In the entries below, print exactly the lines from the first through the one with "(at 4.694 9.298)", both included, and none of the pictures.

..........

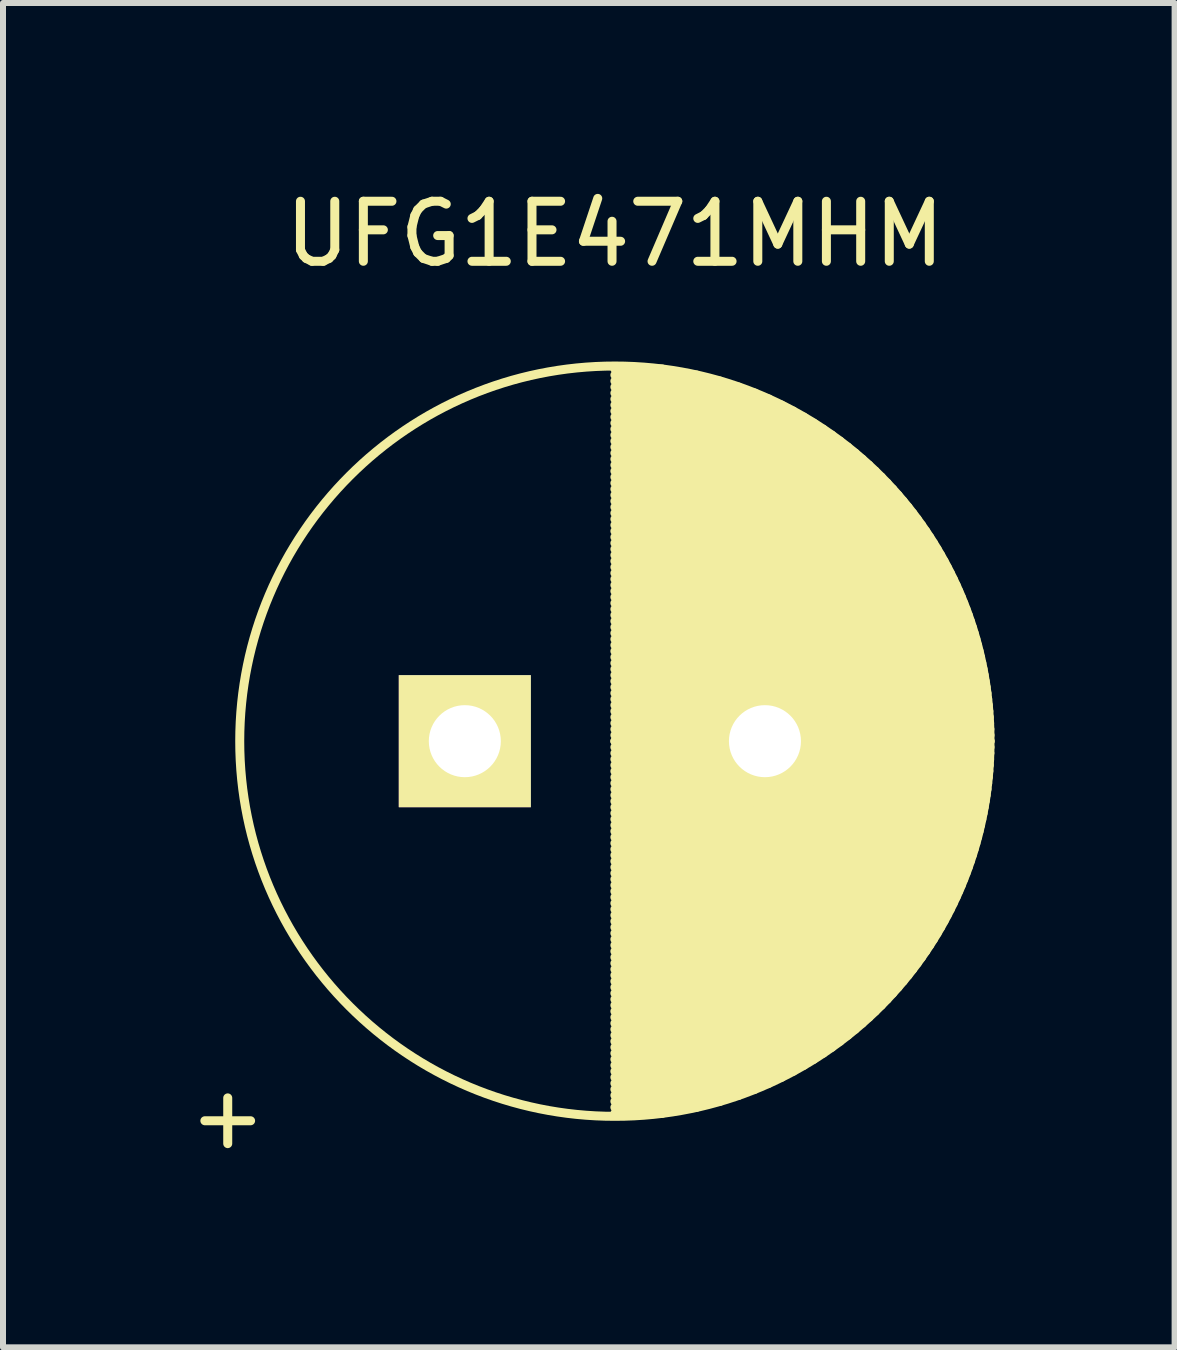
<source format=kicad_pcb>
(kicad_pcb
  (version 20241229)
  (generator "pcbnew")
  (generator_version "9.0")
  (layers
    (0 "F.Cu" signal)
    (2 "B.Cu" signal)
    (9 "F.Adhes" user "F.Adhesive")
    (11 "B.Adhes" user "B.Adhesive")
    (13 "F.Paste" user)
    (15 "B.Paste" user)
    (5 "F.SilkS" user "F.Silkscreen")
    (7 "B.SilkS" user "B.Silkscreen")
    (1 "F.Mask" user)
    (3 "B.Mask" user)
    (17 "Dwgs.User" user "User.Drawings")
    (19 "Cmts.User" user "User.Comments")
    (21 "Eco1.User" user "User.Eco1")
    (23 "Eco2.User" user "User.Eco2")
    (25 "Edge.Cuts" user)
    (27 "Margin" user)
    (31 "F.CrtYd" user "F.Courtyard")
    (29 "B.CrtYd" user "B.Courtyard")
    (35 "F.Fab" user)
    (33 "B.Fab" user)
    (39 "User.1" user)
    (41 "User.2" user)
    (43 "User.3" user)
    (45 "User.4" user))
  (footprint "UFG1E471MHM"
    (layer "F.Cu")
    (at 4.694 9.298)
    (property "Reference" "UFG1E471MHM" (at 2.5 -8.45 0) (layer "F.SilkS") (effects (font (size 1 1) (thickness 0.15))))
    (attr through_hole)
    (fp_line (start 2.5 -6.2) (end 3.289 -6.2) (stroke (width 0.15) (type solid)) (layer "F.SilkS"))
    (fp_line (start 2.5 -6.1) (end 3.861 -6.1) (stroke (width 0.15) (type solid)) (layer "F.SilkS"))
    (fp_line (start 2.5 -6) (end 4.25 -6) (stroke (width 0.15) (type solid)) (layer "F.SilkS"))
    (fp_line (start 2.5 -5.9) (end 4.562 -5.9) (stroke (width 0.15) (type solid)) (layer "F.SilkS"))
    (fp_line (start 2.5 -5.8) (end 4.829 -5.8) (stroke (width 0.15) (type solid)) (layer "F.SilkS"))
    (fp_line (start 2.5 -5.7) (end 5.064 -5.7) (stroke (width 0.15) (type solid)) (layer "F.SilkS"))
    (fp_line (start 2.5 -5.6) (end 5.275 -5.6) (stroke (width 0.15) (type solid)) (layer "F.SilkS"))
    (fp_line (start 2.5 -5.5) (end 5.469 -5.5) (stroke (width 0.15) (type solid)) (layer "F.SilkS"))
    (fp_line (start 2.5 -5.4) (end 5.647 -5.4) (stroke (width 0.15) (type solid)) (layer "F.SilkS"))
    (fp_line (start 2.5 -5.3) (end 5.812 -5.3) (stroke (width 0.15) (type solid)) (layer "F.SilkS"))
    (fp_line (start 2.5 -5.2) (end 5.967 -5.2) (stroke (width 0.15) (type solid)) (layer "F.SilkS"))
    (fp_line (start 2.5 -5.1) (end 6.113 -5.1) (stroke (width 0.15) (type solid)) (layer "F.SilkS"))
    (fp_line (start 2.5 -5) (end 6.25 -5) (stroke (width 0.15) (type solid)) (layer "F.SilkS"))
    (fp_line (start 2.5 -4.9) (end 6.38 -4.9) (stroke (width 0.15) (type solid)) (layer "F.SilkS"))
    (fp_line (start 2.5 -4.8) (end 6.503 -4.8) (stroke (width 0.15) (type solid)) (layer "F.SilkS"))
    (fp_line (start 2.5 -4.7) (end 6.62 -4.7) (stroke (width 0.15) (type solid)) (layer "F.SilkS"))
    (fp_line (start 2.5 -4.6) (end 6.731 -4.6) (stroke (width 0.15) (type solid)) (layer "F.SilkS"))
    (fp_line (start 2.5 -4.5) (end 6.837 -4.5) (stroke (width 0.15) (type solid)) (layer "F.SilkS"))
    (fp_line (start 2.5 -4.4) (end 6.939 -4.4) (stroke (width 0.15) (type solid)) (layer "F.SilkS"))
    (fp_line (start 2.5 -4.3) (end 7.036 -4.3) (stroke (width 0.15) (type solid)) (layer "F.SilkS"))
    (fp_line (start 2.5 -4.2) (end 7.128 -4.2) (stroke (width 0.15) (type solid)) (layer "F.SilkS"))
    (fp_line (start 2.5 -4.1) (end 7.217 -4.1) (stroke (width 0.15) (type solid)) (layer "F.SilkS"))
    (fp_line (start 2.5 -4) (end 7.302 -4) (stroke (width 0.15) (type solid)) (layer "F.SilkS"))
    (fp_line (start 2.5 -3.9) (end 7.384 -3.9) (stroke (width 0.15) (type solid)) (layer "F.SilkS"))
    (fp_line (start 2.5 -3.8) (end 7.462 -3.8) (stroke (width 0.15) (type solid)) (layer "F.SilkS"))
    (fp_line (start 2.5 -3.7) (end 7.537 -3.7) (stroke (width 0.15) (type solid)) (layer "F.SilkS"))
    (fp_line (start 2.5 -3.6) (end 7.609 -3.6) (stroke (width 0.15) (type solid)) (layer "F.SilkS"))
    (fp_line (start 2.5 -3.5) (end 7.678 -3.5) (stroke (width 0.15) (type solid)) (layer "F.SilkS"))
    (fp_line (start 2.5 -3.4) (end 7.744 -3.4) (stroke (width 0.15) (type solid)) (layer "F.SilkS"))
    (fp_line (start 2.5 -3.3) (end 7.808 -3.3) (stroke (width 0.15) (type solid)) (layer "F.SilkS"))
    (fp_line (start 2.5 -3.2) (end 7.869 -3.2) (stroke (width 0.15) (type solid)) (layer "F.SilkS"))
    (fp_line (start 2.5 -3.1) (end 7.927 -3.1) (stroke (width 0.15) (type solid)) (layer "F.SilkS"))
    (fp_line (start 2.5 -3) (end 7.983 -3) (stroke (width 0.15) (type solid)) (layer "F.SilkS"))
    (fp_line (start 2.5 -2.9) (end 8.036 -2.9) (stroke (width 0.15) (type solid)) (layer "F.SilkS"))
    (fp_line (start 2.5 -2.8) (end 8.088 -2.8) (stroke (width 0.15) (type solid)) (layer "F.SilkS"))
    (fp_line (start 2.5 -2.7) (end 8.137 -2.7) (stroke (width 0.15) (type solid)) (layer "F.SilkS"))
    (fp_line (start 2.5 -2.6) (end 8.184 -2.6) (stroke (width 0.15) (type solid)) (layer "F.SilkS"))
    (fp_line (start 2.5 -2.5) (end 8.228 -2.5) (stroke (width 0.15) (type solid)) (layer "F.SilkS"))
    (fp_line (start 2.5 -2.4) (end 8.271 -2.4) (stroke (width 0.15) (type solid)) (layer "F.SilkS"))
    (fp_line (start 2.5 -2.3) (end 8.311 -2.3) (stroke (width 0.15) (type solid)) (layer "F.SilkS"))
    (fp_line (start 2.5 -2.2) (end 8.35 -2.2) (stroke (width 0.15) (type solid)) (layer "F.SilkS"))
    (fp_line (start 2.5 -2.1) (end 8.387 -2.1) (stroke (width 0.15) (type solid)) (layer "F.SilkS"))
    (fp_line (start 2.5 -2) (end 8.421 -2) (stroke (width 0.15) (type solid)) (layer "F.SilkS"))
    (fp_line (start 2.5 -1.9) (end 8.454 -1.9) (stroke (width 0.15) (type solid)) (layer "F.SilkS"))
    (fp_line (start 2.5 -1.8) (end 8.485 -1.8) (stroke (width 0.15) (type solid)) (layer "F.SilkS"))
    (fp_line (start 2.5 -1.7) (end 8.514 -1.7) (stroke (width 0.15) (type solid)) (layer "F.SilkS"))
    (fp_line (start 2.5 -1.6) (end 8.542 -1.6) (stroke (width 0.15) (type solid)) (layer "F.SilkS"))
    (fp_line (start 2.5 -1.5) (end 8.567 -1.5) (stroke (width 0.15) (type solid)) (layer "F.SilkS"))
    (fp_line (start 2.5 -1.4) (end 8.591 -1.4) (stroke (width 0.15) (type solid)) (layer "F.SilkS"))
    (fp_line (start 2.5 -1.3) (end 8.613 -1.3) (stroke (width 0.15) (type solid)) (layer "F.SilkS"))
    (fp_line (start 2.5 -1.2) (end 8.634 -1.2) (stroke (width 0.15) (type solid)) (layer "F.SilkS"))
    (fp_line (start 2.5 -1.1) (end 8.652 -1.1) (stroke (width 0.15) (type solid)) (layer "F.SilkS"))
    (fp_line (start 2.5 -1) (end 8.669 -1) (stroke (width 0.15) (type solid)) (layer "F.SilkS"))
    (fp_line (start 2.5 -0.9) (end 8.685 -0.9) (stroke (width 0.15) (type solid)) (layer "F.SilkS"))
    (fp_line (start 2.5 -0.8) (end 8.699 -0.8) (stroke (width 0.15) (type solid)) (layer "F.SilkS"))
    (fp_line (start 2.5 -0.7) (end 8.711 -0.7) (stroke (width 0.15) (type solid)) (layer "F.SilkS"))
    (fp_line (start 2.5 -0.6) (end 8.721 -0.6) (stroke (width 0.15) (type solid)) (layer "F.SilkS"))
    (fp_line (start 2.5 -0.5) (end 8.73 -0.5) (stroke (width 0.15) (type solid)) (layer "F.SilkS"))
    (fp_line (start 2.5 -0.4) (end 8.737 -0.4) (stroke (width 0.15) (type solid)) (layer "F.SilkS"))
    (fp_line (start 2.5 -0.3) (end 8.743 -0.3) (stroke (width 0.15) (type solid)) (layer "F.SilkS"))
    (fp_line (start 2.5 -0.2) (end 8.747 -0.2) (stroke (width 0.15) (type solid)) (layer "F.SilkS"))
    (fp_line (start 2.5 -0.1) (end 8.749 -0.1) (stroke (width 0.15) (type solid)) (layer "F.SilkS"))
    (fp_line (start 2.5 0) (end 8.75 0) (stroke (width 0.15) (type solid)) (layer "F.SilkS"))
    (fp_line (start 2.5 0) (end 8.75 0) (stroke (width 0.15) (type solid)) (layer "F.SilkS"))
    (fp_line (start 2.5 0.1) (end 8.749 0.1) (stroke (width 0.15) (type solid)) (layer "F.SilkS"))
    (fp_line (start 2.5 0.2) (end 8.747 0.2) (stroke (width 0.15) (type solid)) (layer "F.SilkS"))
    (fp_line (start 2.5 0.3) (end 8.743 0.3) (stroke (width 0.15) (type solid)) (layer "F.SilkS"))
    (fp_line (start 2.5 0.4) (end 8.737 0.4) (stroke (width 0.15) (type solid)) (layer "F.SilkS"))
    (fp_line (start 2.5 0.5) (end 8.73 0.5) (stroke (width 0.15) (type solid)) (layer "F.SilkS"))
    (fp_line (start 2.5 0.6) (end 8.721 0.6) (stroke (width 0.15) (type solid)) (layer "F.SilkS"))
    (fp_line (start 2.5 0.7) (end 8.711 0.7) (stroke (width 0.15) (type solid)) (layer "F.SilkS"))
    (fp_line (start 2.5 0.8) (end 8.699 0.8) (stroke (width 0.15) (type solid)) (layer "F.SilkS"))
    (fp_line (start 2.5 0.9) (end 8.685 0.9) (stroke (width 0.15) (type solid)) (layer "F.SilkS"))
    (fp_line (start 2.5 1) (end 8.669 1) (stroke (width 0.15) (type solid)) (layer "F.SilkS"))
    (fp_line (start 2.5 1.1) (end 8.652 1.1) (stroke (width 0.15) (type solid)) (layer "F.SilkS"))
    (fp_line (start 2.5 1.2) (end 8.634 1.2) (stroke (width 0.15) (type solid)) (layer "F.SilkS"))
    (fp_line (start 2.5 1.3) (end 8.613 1.3) (stroke (width 0.15) (type solid)) (layer "F.SilkS"))
    (fp_line (start 2.5 1.4) (end 8.591 1.4) (stroke (width 0.15) (type solid)) (layer "F.SilkS"))
    (fp_line (start 2.5 1.5) (end 8.567 1.5) (stroke (width 0.15) (type solid)) (layer "F.SilkS"))
    (fp_line (start 2.5 1.6) (end 8.542 1.6) (stroke (width 0.15) (type solid)) (layer "F.SilkS"))
    (fp_line (start 2.5 1.7) (end 8.514 1.7) (stroke (width 0.15) (type solid)) (layer "F.SilkS"))
    (fp_line (start 2.5 1.8) (end 8.485 1.8) (stroke (width 0.15) (type solid)) (layer "F.SilkS"))
    (fp_line (start 2.5 1.9) (end 8.454 1.9) (stroke (width 0.15) (type solid)) (layer "F.SilkS"))
    (fp_line (start 2.5 2) (end 8.421 2) (stroke (width 0.15) (type solid)) (layer "F.SilkS"))
    (fp_line (start 2.5 2.1) (end 8.387 2.1) (stroke (width 0.15) (type solid)) (layer "F.SilkS"))
    (fp_line (start 2.5 2.2) (end 8.35 2.2) (stroke (width 0.15) (type solid)) (layer "F.SilkS"))
    (fp_line (start 2.5 2.3) (end 8.311 2.3) (stroke (width 0.15) (type solid)) (layer "F.SilkS"))
    (fp_line (start 2.5 2.4) (end 8.271 2.4) (stroke (width 0.15) (type solid)) (layer "F.SilkS"))
    (fp_line (start 2.5 2.5) (end 8.228 2.5) (stroke (width 0.15) (type solid)) (layer "F.SilkS"))
    (fp_line (start 2.5 2.6) (end 8.184 2.6) (stroke (width 0.15) (type solid)) (layer "F.SilkS"))
    (fp_line (start 2.5 2.7) (end 8.137 2.7) (stroke (width 0.15) (type solid)) (layer "F.SilkS"))
    (fp_line (start 2.5 2.8) (end 8.088 2.8) (stroke (width 0.15) (type solid)) (layer "F.SilkS"))
    (fp_line (start 2.5 2.9) (end 8.036 2.9) (stroke (width 0.15) (type solid)) (layer "F.SilkS"))
    (fp_line (start 2.5 3) (end 7.983 3) (stroke (width 0.15) (type solid)) (layer "F.SilkS"))
    (fp_line (start 2.5 3.1) (end 7.927 3.1) (stroke (width 0.15) (type solid)) (layer "F.SilkS"))
    (fp_line (start 2.5 3.2) (end 7.869 3.2) (stroke (width 0.15) (type solid)) (layer "F.SilkS"))
    (fp_line (start 2.5 3.3) (end 7.808 3.3) (stroke (width 0.15) (type solid)) (layer "F.SilkS"))
    (fp_line (start 2.5 3.4) (end 7.744 3.4) (stroke (width 0.15) (type solid)) (layer "F.SilkS"))
    (fp_line (start 2.5 3.5) (end 7.678 3.5) (stroke (width 0.15) (type solid)) (layer "F.SilkS"))
    (fp_line (start 2.5 3.6) (end 7.609 3.6) (stroke (width 0.15) (type solid)) (layer "F.SilkS"))
    (fp_line (start 2.5 3.7) (end 7.537 3.7) (stroke (width 0.15) (type solid)) (layer "F.SilkS"))
    (fp_line (start 2.5 3.8) (end 7.462 3.8) (stroke (width 0.15) (type solid)) (layer "F.SilkS"))
    (fp_line (start 2.5 3.9) (end 7.384 3.9) (stroke (width 0.15) (type solid)) (layer "F.SilkS"))
    (fp_line (start 2.5 4) (end 7.302 4) (stroke (width 0.15) (type solid)) (layer "F.SilkS"))
    (fp_line (start 2.5 4.1) (end 7.217 4.1) (stroke (width 0.15) (type solid)) (layer "F.SilkS"))
    (fp_line (start 2.5 4.2) (end 7.128 4.2) (stroke (width 0.15) (type solid)) (layer "F.SilkS"))
    (fp_line (start 2.5 4.3) (end 7.036 4.3) (stroke (width 0.15) (type solid)) (layer "F.SilkS"))
    (fp_line (start 2.5 4.4) (end 6.939 4.4) (stroke (width 0.15) (type solid)) (layer "F.SilkS"))
    (fp_line (start 2.5 4.5) (end 6.837 4.5) (stroke (width 0.15) (type solid)) (layer "F.SilkS"))
    (fp_line (start 2.5 4.6) (end 6.731 4.6) (stroke (width 0.15) (type solid)) (layer "F.SilkS"))
    (fp_line (start 2.5 4.7) (end 6.62 4.7) (stroke (width 0.15) (type solid)) (layer "F.SilkS"))
    (fp_line (start 2.5 4.8) (end 6.503 4.8) (stroke (width 0.15) (type solid)) (layer "F.SilkS"))
    (fp_line (start 2.5 4.9) (end 6.38 4.9) (stroke (width 0.15) (type solid)) (layer "F.SilkS"))
    (fp_line (start 2.5 5) (end 6.25 5) (stroke (width 0.15) (type solid)) (layer "F.SilkS"))
    (fp_line (start 2.5 5.1) (end 6.113 5.1) (stroke (width 0.15) (type solid)) (layer "F.SilkS"))
    (fp_line (start 2.5 5.2) (end 5.967 5.2) (stroke (width 0.15) (type solid)) (layer "F.SilkS"))
    (fp_line (start 2.5 5.3) (end 5.812 5.3) (stroke (width 0.15) (type solid)) (layer "F.SilkS"))
    (fp_line (start 2.5 5.4) (end 5.647 5.4) (stroke (width 0.15) (type solid)) (layer "F.SilkS"))
    (fp_line (start 2.5 5.5) (end 5.469 5.5) (stroke (width 0.15) (type solid)) (layer "F.SilkS"))
    (fp_line (start 2.5 5.6) (end 5.275 5.6) (stroke (width 0.15) (type solid)) (layer "F.SilkS"))
    (fp_line (start 2.5 5.7) (end 5.064 5.7) (stroke (width 0.15) (type solid)) (layer "F.SilkS"))
    (fp_line (start 2.5 5.8) (end 4.829 5.8) (stroke (width 0.15) (type solid)) (layer "F.SilkS"))
    (fp_line (start 2.5 5.9) (end 4.562 5.9) (stroke (width 0.15) (type solid)) (layer "F.SilkS"))
    (fp_line (start 2.5 6) (end 4.25 6) (stroke (width 0.15) (type solid)) (layer "F.SilkS"))
    (fp_line (start 2.5 6.1) (end 3.861 6.1) (stroke (width 0.15) (type solid)) (layer "F.SilkS"))
    (fp_line (start 2.5 6.2) (end 3.289 6.2) (stroke (width 0.15) (type solid)) (layer "F.SilkS"))
    (fp_circle (center 2.5 0) (end 2.5 -6.25) (stroke (width 0.15) (type solid)) (fill no) (layer "F.SilkS"))
    (fp_text user "+" (at -3.95 6.25 0) (layer "F.SilkS") (effects (font (size 1 1) (thickness 0.15))))
    (pad "1" thru_hole rect (at 0 0) (size 2.2 2.2) (drill 1.2) (layers "*.Cu" "*.Mask" "F.SilkS"))
    (pad "2" thru_hole circle (at 5 0) (size 2.2 2.2) (drill 1.2) (layers "*.Cu" "*.Mask" "F.SilkS")))
  (gr_rect
    (start -3 -3)
    (end 16.519 19.396)
    (stroke (width 0.1) (type default))
    (fill no)
    (layer "Edge.Cuts")))
</source>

..........

### Answer for this exercise:
<source format=kicad_pcb>
(kicad_pcb
  (version 20241229)
  (generator "pcbnew")
  (generator_version "9.0")
  (layers
    (0 "F.Cu" signal)
    (2 "B.Cu" signal)
    (9 "F.Adhes" user "F.Adhesive")
    (11 "B.Adhes" user "B.Adhesive")
    (13 "F.Paste" user)
    (15 "B.Paste" user)
    (5 "F.SilkS" user "F.Silkscreen")
    (7 "B.SilkS" user "B.Silkscreen")
    (1 "F.Mask" user)
    (3 "B.Mask" user)
    (17 "Dwgs.User" user "User.Drawings")
    (19 "Cmts.User" user "User.Comments")
    (21 "Eco1.User" user "User.Eco1")
    (23 "Eco2.User" user "User.Eco2")
    (25 "Edge.Cuts" user)
    (27 "Margin" user)
    (31 "F.CrtYd" user "F.Courtyard")
    (29 "B.CrtYd" user "B.Courtyard")
    (35 "F.Fab" user)
    (33 "B.Fab" user)
    (39 "User.1" user)
    (41 "User.2" user)
    (43 "User.3" user)
    (45 "User.4" user))
  (footprint "UFG1E471MHM"
    (layer "F.Cu")
    (at 4.694 9.298)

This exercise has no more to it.